El líder negro fue asesinado en Memphis, a los 39 años, por James Earl Ray. 5 años antes había pronunciado un discurso que recorrió los diarios del mundo “He tenido un sueño”. Una bala acabó con su vida a la misma edad que l Che, Sandino y Zapata, revolucionarios latinoamericanos que también soñaron con una sociedad libre y equitativa.
"Sueño que mis cuatro hijos vivirán un día en un país en el cual no serán juzgados por el color de su piel, sino por los rasgos de su personalidad".
"Sueño que algún día los valles serán cumbres, y las colinas y montañas serán llanos, los sitios más escarpados serán nivelados y los torcidos serán enderezados, y la gloria de Dios será revelada, y se unirá todo el género humano".

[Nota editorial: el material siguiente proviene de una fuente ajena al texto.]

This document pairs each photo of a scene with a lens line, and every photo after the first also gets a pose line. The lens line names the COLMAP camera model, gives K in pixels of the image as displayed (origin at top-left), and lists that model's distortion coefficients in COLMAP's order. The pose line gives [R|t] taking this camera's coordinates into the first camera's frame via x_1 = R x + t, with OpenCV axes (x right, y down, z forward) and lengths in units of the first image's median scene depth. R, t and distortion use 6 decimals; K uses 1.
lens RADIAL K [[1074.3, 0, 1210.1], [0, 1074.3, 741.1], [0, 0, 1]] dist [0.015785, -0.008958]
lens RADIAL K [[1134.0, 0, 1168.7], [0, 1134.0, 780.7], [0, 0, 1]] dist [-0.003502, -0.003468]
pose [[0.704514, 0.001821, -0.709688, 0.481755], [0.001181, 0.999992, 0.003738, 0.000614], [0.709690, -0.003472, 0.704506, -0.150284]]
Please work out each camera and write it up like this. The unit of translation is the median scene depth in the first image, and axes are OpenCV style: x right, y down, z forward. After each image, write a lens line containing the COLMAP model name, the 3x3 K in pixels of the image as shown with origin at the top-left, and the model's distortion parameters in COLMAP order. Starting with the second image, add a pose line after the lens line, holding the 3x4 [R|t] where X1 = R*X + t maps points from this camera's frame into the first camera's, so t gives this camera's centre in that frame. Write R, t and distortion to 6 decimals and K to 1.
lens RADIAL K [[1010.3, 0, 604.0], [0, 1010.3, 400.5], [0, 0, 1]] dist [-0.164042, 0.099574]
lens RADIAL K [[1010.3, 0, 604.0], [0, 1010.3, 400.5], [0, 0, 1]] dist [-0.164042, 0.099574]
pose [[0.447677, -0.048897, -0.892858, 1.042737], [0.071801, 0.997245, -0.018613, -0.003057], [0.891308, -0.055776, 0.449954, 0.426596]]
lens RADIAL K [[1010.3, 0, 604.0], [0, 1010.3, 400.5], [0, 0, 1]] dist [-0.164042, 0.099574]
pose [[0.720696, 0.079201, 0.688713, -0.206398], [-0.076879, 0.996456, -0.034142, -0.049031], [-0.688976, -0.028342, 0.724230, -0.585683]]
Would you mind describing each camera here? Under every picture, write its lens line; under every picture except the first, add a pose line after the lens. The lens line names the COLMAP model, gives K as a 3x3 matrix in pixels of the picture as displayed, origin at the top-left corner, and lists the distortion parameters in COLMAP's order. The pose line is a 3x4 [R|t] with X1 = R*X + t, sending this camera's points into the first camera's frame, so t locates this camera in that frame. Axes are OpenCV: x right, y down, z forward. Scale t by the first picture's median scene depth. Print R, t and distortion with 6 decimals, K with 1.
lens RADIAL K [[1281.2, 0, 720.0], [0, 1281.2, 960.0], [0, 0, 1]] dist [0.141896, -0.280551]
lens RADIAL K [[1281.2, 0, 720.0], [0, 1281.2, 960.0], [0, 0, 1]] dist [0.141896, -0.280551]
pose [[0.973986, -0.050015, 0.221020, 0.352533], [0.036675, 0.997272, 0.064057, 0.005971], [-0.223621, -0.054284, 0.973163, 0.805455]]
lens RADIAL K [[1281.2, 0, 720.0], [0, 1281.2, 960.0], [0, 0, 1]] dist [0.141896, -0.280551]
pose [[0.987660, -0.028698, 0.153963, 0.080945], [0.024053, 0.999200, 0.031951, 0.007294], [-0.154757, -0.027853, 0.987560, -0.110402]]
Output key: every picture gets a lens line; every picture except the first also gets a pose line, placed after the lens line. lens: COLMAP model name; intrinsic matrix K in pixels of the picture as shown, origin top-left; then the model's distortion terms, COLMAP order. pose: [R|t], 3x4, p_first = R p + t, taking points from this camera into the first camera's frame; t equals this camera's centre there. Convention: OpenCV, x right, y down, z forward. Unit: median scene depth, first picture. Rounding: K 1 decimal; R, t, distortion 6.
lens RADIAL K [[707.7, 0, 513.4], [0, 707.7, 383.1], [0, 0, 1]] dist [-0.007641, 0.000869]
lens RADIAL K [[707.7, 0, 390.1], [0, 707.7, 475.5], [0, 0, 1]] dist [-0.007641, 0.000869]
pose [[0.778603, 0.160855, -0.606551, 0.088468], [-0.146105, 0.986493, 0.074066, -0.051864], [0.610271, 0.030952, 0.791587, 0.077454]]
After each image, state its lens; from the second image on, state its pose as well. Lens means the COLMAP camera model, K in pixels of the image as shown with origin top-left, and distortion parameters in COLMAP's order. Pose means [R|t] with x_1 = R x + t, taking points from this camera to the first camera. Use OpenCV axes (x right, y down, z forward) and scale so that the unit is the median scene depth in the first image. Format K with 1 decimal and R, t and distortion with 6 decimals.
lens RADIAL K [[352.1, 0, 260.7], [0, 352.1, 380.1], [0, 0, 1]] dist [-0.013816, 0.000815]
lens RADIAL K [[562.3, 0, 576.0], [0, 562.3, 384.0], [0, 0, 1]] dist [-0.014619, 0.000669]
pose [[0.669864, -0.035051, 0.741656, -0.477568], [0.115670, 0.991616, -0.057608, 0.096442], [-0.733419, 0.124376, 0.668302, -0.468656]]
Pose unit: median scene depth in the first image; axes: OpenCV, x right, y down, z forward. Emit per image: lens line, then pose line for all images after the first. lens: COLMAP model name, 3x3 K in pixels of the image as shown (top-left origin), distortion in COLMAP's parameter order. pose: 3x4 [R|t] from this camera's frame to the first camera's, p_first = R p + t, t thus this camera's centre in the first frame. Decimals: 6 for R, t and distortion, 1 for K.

"Sueño que un día, el estado de Alabama, cuyo gobernador escupe frases de interposición entre las razas y anulación de los negros, se convierta en un sitio donde los niños y niñas negras puedan unir sus manos con las de los niños y niñas blancas y caminar unidos, como hermanos y hermanas".
Luther King fue el hombre más joven en recibir el Premio Nóbel de la Paz, otorgado por liderar en forma no violenta la lucha por el fin de los prejuicios raciales en los Estados Unidos. Esa lucha es “casi” una realidad hoy. Los prejuicios raciales en ese país también incluyen a los latinoamericanos y otras razas, como los asiáticos.
La década del sesenta fue rica en expresiones culturales e intelectuales, movimientos de liberación, cambios sociales y protestas. Los hippies, el mayo francés, la primavera de Praga, el Che Guevara, los Beatles y el propio Luther King, coexistieron como una fuerza humanista que produjo una toma de conciencia de que el statu quo debería cambiar.